What makes a man? Well, I think that man I spoke of in the beginning of this blog post is a good example. We don’t talk to each other anymore, but that doesn’t mean he isn’t a man. You see, when I first met him, I learned he had a terminal illness, and I’ve never known him without it. In the last year or so, he has lost almost all of his muscle mass, uses a wheelchair and is losing most of his mobility. He has a feeding tube and a colostomy. When I look at him, I see the greatest man in the world. When he looks at himself, he sees what his illness has done to him. I have often wondered why nothing ever happened between the two of us and my conclusion is this: because society likes to make men feel like they aren’t human, and shouldn’t love themselves.

A word to the wise… This man I speak of, I never have, and I never will meet anyone who is more of a man than him. Anyone who would look at him and think he is hideous, doesn’t know how to love him.


Diffusion of Responsibility
November 12, 2013

Ever hear that popular psychological tale of the person who falls down on the sidewalk, and none of the 50+ people around bend down to pick that person up? The reason no one acts is because they are all thinking at the same time, “There are plenty of people here, and someone will help that person.” But if all 50 people think that, then no one does anything. This is called diffusion of responsibility.

Let us discuss war, because collateral damage seems to be the best example of diffusion of responsibility. The United States government likes to say that innocent deaths in war are to be expected, can’t be prevented, and should be named collateral damage. Like, oops, we killed people! There is no such thing as oops when someone is killed because of war. War is mass murder. To prevent the entire United States army from being tried for murder, collateral damage was invented. In other words, thousands of soldiers, government officials, have diffused their responsibility for the murders they committed.

I recently watched a George Carlin special on Netflix called “Doing it Again.” In it, Carlin references post-traumatic stress disorder (PTSD). Pre-Vietnam war, PTSD was called “shellshock”. As Carlin argues, shellshock is a straight forward term which describes the pain and suffering soldiers feel after going through war. Post-traumatic stress disorder is a soft, non-descriptive term which makes it seem like shellshock is not that big of a deal. Vietnam war veterans came home as drunks, wife beaters, and insane. They had watched children explode in front of them because the little ones had bombs hidden under their clothes. American soldiers brutally raped numerous Vietnamese women. Vietnamese soldiers would steal and decapitate war-dogs to prevent them from sniffing out mines. The sickest part is they would give the decapitated dogs back to the American soldiers. Our media, our government, they don’t openly talk about these things. They don’t show the pictures and videos of people after war. If they did, how many people would actually go into the army? If the knowledge of what happens during war is enough to shellshock someone, imagine what it is like after being in a war. Once again, by avoiding the term shellshock, they have diffused their responsibility.

When I went to Washington D.C. two years ago, I had to visit the Air and Space Museum. It was my favorite of all of the museums I toured. I have always adored planes, rockets, space shuttles, mainly for the way they are built. It fascinates me, because I understand how they work. Many people ask me why I haven’t gone into the Air Force. My answer is always that I don’t want to kill people. That is usually countered with “but you can just build missiles”. True, I could study physics and engineering, and build missiles. But my intelligence was not given to me by nature so I could murder people. If I make a weapon, I might as well learn to fly the plane which can fire it. To say that I made it, but didn’t fire it, is an insult to human life. I’m better than that.

* [DATA PROVIDED]:
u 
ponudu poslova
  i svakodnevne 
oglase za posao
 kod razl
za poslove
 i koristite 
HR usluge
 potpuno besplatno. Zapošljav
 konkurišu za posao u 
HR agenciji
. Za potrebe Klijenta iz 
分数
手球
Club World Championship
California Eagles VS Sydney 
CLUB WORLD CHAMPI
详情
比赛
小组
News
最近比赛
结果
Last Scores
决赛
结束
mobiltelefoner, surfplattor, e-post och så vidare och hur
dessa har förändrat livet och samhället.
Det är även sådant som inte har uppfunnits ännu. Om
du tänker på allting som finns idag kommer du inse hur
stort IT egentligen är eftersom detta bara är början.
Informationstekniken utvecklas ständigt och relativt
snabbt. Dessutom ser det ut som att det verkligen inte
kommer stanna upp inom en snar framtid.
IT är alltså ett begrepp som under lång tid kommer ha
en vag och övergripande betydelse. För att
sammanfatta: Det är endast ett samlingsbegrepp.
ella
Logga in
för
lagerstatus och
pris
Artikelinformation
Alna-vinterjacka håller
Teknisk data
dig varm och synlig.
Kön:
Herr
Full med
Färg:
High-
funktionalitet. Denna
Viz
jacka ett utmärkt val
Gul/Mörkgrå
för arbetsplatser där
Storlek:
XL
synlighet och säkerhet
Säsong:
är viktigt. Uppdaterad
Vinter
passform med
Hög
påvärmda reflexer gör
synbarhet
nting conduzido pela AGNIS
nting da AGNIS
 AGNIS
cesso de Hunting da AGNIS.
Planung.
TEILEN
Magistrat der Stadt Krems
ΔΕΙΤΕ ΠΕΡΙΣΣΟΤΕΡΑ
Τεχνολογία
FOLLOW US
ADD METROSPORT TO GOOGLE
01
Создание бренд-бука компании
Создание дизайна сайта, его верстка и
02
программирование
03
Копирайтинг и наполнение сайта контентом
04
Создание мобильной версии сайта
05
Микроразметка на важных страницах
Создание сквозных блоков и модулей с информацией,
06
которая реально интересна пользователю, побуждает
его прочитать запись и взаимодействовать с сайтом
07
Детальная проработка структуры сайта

* [TASK STATEMENT]: In the blog text, what name did post-traumatic stress disorder have before the Vietnam war?

* [REPLY TO THE EXERCISE]: It was called "shellshock."